First broadcast in 1995, this centenary production of Wilde's classic by Glyn Dearman boasted a stellar cast including Dame Judi Dench, Samantha Bond, Michael Sheen, Martin Clunes, Michael Hordern and Miriam Margolyes.
 
The production’s entertaining, on account of its sharply individualized performances. Its best aspect is the work of Clunes and Sheen, as the two upper-class friends who know the importance of the well-placed word just as they know the best dish on a club’s menu and its complementary wine. Clunes' boyish, self-impressed Algy is the perfect foil for Sheen’s smarter Jack, aware of his humorous turns of phrase. The production’s two ingenues are less well matched. Bond's Gwendolen has a purring voice and wide-eyed faux innocence, but she doesn’t show us those little traits that will later turn her into her mother, Lady Bracknell. Amanda Root’s Cecily, naive on the surface, proves knowing (if not quite worldly) in manipulating those around her. Too bad, though, that the fight between the women feels so flat.

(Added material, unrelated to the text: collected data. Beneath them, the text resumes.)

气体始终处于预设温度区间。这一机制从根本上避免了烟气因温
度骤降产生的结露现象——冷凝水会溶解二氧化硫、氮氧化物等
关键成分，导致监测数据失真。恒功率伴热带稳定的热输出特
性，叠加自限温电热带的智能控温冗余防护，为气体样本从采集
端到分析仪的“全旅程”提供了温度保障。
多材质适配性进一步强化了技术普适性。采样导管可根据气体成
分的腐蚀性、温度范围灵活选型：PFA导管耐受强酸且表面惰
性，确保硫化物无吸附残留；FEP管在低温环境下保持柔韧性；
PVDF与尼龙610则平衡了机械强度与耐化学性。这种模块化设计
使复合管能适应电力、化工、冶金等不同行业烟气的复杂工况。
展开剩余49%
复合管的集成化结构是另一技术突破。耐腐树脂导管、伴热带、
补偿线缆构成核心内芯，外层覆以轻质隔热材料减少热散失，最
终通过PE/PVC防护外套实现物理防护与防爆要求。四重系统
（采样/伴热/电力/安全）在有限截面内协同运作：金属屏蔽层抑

There’s wonderful interplay between Hordern’s Reverend Chasuble and Margolyes' Miss Prism, he the nervous, mooning cleric, she the woman of uncertain age yearning for a partner. Then there’s Dench’s Lady Bracknell. Having already played the role on stage in the mid-80s (and later repeating it on film in Oliver Parker's flat 2002 version), she knows how to make the best of Wilde's lines; her emphases and pauses, even her seeming verbal mispronunciations frequently win over listeners. She likes to make little jokes that she, if no one else, appreciates.